Two weeks ago today we welcomed our precious baby girl, Hazel Elizabeth, into the world. I don’t know if I can, or will ever be able to put into words the intensity of emotions that have been my constant companion the last year leading up to this day. The stress and anxiety of caring for Henry through his trials and tribulations, while also being pregnant and exhausted, and trying to wrap my mind around what it would be like to have a daughter, which completely terrified me…it’s been a struggle to keep my head above water. Thus the absence here, and in many other areas of my life.
But then she came. In 4 hours my sweet and beautiful baby girl came and it’s been complete bliss ever since. It will never cease to amaze me how pregnancy has me swearing we’ll never have more children and then this beautiful creature is in my arms and I would do it again a hundred times. Another discussion for another time, but I sure am glad that God made it that way…
And while I would say, let me share the short version of Hazel’s birth story with you, the story itself is quit short. After weeks of early labor symptoms, labor still seemed far away and I had slid into a major case of the grumps, waiting impatiently but trying to prepare myself to go past my due date. Then, the morning of March 29th, 6 days before her due date, Hazel came fast and furious into the world. I woke up at 4am with contractions 10 minutes apart. By 6am I was waking up Drew with contractions 3-5 minutes apart. We were at the hospital by 6:45am and Hazel Elizabeth came into the world at 8:13am, all 7Ibs 2oz of her perfect in every way. I dilated 5 cm in one hour and pushed for aprox. 11 minutes and it will go down in the books as the hardest thing I have ever had to do.
It was a complete whirlwind and I was just glad that everyone made it in time. And while it sounds like I’m on an award show, I have to thank a few people: obviously my incredible and hott hubby, who ran red lights, basically carried me into the hospital and was my pillar of strength. My precious friend Brenda who stood by my side, squeezed my hand, and prayed me through the whole process. Our fabulous midwife, who was so talented I want more babies just so I can go hang out with her. And our friend and birth photographer, Sara Martin of Sara Joy Photography. All the images below are hers and I’m deeply grateful that she agreed to capture this special days for our family.

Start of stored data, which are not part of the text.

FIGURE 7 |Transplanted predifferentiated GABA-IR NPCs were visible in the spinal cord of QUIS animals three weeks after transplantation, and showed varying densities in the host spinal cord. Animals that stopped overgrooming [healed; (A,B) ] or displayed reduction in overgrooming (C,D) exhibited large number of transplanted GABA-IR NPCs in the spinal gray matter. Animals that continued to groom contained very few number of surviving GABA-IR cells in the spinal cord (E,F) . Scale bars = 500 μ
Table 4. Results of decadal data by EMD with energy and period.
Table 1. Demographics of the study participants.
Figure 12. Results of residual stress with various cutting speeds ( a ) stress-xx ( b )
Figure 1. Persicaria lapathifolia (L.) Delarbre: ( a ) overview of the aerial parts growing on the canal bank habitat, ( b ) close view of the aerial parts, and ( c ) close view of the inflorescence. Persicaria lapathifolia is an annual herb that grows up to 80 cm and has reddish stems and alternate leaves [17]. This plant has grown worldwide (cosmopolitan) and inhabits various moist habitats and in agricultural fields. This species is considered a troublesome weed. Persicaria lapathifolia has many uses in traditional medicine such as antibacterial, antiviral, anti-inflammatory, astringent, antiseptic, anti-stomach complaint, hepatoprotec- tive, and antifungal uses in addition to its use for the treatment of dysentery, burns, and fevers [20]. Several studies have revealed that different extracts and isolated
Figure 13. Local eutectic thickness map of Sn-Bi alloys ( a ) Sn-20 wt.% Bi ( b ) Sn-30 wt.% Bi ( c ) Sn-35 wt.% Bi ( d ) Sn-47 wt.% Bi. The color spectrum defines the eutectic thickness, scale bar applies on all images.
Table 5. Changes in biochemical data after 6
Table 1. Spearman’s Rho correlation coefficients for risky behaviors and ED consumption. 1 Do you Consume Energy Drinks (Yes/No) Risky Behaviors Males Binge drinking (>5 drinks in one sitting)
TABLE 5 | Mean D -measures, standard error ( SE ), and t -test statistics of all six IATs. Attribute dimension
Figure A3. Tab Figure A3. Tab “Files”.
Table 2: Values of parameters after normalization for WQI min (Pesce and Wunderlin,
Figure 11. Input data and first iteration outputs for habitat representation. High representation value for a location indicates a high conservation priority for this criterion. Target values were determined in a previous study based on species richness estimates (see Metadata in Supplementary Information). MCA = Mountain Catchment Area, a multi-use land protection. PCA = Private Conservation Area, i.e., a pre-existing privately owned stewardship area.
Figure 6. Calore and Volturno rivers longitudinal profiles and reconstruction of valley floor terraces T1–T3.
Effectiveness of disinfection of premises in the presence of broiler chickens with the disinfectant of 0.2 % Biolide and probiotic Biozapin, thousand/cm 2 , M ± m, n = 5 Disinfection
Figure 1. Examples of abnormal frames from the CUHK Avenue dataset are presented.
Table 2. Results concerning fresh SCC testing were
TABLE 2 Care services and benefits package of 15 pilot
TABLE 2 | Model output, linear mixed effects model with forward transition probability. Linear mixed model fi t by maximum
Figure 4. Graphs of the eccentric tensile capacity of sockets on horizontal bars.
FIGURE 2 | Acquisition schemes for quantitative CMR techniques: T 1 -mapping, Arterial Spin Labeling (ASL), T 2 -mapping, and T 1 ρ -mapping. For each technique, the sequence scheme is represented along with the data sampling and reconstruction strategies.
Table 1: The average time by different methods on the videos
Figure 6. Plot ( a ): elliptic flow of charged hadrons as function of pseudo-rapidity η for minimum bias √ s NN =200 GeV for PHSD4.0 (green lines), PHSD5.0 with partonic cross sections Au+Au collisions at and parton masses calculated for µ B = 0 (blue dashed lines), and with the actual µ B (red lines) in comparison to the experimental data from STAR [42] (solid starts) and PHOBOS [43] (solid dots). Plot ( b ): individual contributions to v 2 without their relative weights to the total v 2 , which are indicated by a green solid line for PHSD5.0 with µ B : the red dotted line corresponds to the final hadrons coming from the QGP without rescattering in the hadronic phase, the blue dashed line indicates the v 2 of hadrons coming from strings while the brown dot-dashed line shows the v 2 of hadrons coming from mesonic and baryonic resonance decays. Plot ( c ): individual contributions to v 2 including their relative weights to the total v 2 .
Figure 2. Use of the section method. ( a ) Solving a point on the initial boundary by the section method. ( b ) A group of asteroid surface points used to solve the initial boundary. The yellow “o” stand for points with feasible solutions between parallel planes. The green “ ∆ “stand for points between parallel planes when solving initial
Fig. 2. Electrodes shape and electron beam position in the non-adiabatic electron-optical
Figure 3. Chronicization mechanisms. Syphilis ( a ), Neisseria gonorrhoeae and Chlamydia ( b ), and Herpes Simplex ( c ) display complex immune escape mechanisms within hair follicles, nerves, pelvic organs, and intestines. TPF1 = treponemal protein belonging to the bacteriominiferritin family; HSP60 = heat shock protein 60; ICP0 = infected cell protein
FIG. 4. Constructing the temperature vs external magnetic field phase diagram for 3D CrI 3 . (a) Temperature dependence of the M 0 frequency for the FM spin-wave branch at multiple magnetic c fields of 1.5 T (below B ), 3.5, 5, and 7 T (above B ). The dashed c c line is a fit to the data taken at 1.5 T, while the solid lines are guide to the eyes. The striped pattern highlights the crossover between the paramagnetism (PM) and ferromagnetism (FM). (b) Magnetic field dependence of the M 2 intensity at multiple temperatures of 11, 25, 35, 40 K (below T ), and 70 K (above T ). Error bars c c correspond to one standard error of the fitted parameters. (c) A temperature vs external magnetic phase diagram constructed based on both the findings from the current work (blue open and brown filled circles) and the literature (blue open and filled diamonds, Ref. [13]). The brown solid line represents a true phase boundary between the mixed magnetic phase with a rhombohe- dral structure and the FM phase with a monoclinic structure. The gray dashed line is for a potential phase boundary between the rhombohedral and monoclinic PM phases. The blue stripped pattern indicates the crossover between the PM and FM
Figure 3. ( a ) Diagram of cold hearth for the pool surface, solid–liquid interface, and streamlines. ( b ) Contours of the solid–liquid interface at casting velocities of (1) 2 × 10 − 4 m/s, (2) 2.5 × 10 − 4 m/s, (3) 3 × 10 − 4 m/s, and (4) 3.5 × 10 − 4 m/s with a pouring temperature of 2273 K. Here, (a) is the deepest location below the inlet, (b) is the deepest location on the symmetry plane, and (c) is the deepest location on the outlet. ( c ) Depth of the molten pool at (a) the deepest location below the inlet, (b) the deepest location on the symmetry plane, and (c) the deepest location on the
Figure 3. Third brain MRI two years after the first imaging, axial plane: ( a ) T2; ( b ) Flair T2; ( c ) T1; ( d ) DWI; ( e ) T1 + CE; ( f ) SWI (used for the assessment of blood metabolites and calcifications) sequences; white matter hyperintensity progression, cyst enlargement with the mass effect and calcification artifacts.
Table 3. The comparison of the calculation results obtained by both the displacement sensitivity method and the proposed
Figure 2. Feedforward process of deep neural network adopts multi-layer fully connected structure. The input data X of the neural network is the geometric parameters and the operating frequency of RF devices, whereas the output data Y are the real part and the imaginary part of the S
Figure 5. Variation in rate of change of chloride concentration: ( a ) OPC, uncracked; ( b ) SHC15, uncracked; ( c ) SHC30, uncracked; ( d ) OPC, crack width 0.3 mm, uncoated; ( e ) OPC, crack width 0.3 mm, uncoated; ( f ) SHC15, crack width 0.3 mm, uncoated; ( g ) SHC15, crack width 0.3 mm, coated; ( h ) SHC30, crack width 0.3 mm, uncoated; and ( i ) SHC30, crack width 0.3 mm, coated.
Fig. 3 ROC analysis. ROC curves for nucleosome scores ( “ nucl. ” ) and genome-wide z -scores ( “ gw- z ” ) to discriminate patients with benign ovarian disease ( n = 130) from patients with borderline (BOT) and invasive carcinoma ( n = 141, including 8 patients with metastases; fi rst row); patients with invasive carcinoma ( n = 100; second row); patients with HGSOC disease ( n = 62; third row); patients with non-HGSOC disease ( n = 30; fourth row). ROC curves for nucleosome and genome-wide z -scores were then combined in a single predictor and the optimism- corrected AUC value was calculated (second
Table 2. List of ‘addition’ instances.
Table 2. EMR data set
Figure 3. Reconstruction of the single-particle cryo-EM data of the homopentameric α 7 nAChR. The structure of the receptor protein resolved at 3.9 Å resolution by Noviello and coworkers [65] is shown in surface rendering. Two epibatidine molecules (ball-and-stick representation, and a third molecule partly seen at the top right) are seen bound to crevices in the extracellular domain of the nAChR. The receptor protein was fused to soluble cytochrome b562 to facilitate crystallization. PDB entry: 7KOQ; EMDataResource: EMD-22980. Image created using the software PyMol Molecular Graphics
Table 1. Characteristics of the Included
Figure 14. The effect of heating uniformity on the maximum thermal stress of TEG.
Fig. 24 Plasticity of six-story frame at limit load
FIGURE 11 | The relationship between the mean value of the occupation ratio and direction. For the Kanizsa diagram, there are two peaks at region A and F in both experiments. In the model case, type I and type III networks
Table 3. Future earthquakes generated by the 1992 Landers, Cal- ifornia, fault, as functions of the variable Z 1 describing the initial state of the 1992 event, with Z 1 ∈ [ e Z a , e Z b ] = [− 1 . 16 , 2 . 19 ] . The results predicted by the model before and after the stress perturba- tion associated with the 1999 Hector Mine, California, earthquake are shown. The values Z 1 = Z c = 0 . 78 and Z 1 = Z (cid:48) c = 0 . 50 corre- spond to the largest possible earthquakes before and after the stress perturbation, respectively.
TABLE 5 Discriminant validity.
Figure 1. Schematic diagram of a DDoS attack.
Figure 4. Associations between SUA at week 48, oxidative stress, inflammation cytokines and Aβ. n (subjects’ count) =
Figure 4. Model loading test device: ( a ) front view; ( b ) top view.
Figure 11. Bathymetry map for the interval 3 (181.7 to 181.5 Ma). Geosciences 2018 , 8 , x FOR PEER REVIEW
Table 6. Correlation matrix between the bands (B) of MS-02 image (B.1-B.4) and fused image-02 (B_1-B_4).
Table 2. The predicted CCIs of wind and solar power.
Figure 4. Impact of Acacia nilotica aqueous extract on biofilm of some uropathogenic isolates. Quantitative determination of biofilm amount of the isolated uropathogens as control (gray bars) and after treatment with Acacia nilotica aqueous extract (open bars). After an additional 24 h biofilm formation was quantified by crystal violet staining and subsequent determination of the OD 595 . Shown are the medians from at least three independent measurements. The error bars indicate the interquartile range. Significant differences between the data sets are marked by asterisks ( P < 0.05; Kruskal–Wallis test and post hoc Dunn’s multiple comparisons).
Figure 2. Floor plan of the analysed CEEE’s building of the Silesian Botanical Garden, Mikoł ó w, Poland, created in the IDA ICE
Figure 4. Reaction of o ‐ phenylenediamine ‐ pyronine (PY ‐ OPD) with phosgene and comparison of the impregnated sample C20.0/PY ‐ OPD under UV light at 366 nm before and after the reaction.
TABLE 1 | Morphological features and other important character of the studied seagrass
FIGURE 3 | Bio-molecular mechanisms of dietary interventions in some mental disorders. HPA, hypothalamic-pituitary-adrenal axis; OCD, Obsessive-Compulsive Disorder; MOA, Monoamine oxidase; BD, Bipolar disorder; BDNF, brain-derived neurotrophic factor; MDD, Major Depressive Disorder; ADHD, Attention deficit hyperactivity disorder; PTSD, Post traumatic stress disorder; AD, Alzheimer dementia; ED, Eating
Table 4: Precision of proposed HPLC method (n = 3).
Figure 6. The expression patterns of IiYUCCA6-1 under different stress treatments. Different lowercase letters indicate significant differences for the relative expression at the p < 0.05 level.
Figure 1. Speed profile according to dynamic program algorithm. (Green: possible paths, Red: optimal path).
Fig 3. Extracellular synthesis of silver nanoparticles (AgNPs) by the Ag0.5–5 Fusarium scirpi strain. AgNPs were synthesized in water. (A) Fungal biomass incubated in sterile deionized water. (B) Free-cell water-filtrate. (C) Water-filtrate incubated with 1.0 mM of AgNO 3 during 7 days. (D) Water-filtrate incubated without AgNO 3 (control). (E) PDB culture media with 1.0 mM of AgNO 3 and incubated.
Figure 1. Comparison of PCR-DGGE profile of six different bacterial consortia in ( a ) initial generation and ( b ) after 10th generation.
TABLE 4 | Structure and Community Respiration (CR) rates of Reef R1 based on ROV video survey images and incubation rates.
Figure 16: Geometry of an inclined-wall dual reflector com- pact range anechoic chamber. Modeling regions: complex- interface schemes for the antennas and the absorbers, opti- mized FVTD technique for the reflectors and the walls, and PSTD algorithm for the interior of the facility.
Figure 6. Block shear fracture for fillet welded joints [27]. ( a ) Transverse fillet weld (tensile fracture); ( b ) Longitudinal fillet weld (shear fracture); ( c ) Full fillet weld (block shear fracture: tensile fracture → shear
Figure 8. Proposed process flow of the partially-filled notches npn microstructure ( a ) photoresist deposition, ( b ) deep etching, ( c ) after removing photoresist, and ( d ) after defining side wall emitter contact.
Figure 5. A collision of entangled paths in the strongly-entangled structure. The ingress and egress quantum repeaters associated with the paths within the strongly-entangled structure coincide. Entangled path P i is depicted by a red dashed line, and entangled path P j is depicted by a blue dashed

With all of this said, and the story told in it’s basics, I’ll say that I’m still processing a lot from Hazel’s birth. I could still be pregnant right now, and though she’s been here for 2 weeks, it all went so fast I still can’t believe she’s here sometimes. And as it always is, it was the most life changing and intense experience of my life. Henry’s birth changed me because it was long, exhausting and in the end I became a Mother. This time I walked away having faced a mountain called natural birth, that I thought I was not strong enough to climb, and yet I did, and I am again changed. I fought for this precious baby girl: I fought for her conception, I fought for joy and peace throughout my pregnancy, and I fought a war to bring her into the world. She is already teaching me so much and I can’t remember a time when I did not know her beautiful face.
Welcome to the world Hazel Elizabeth. You totally rock our world.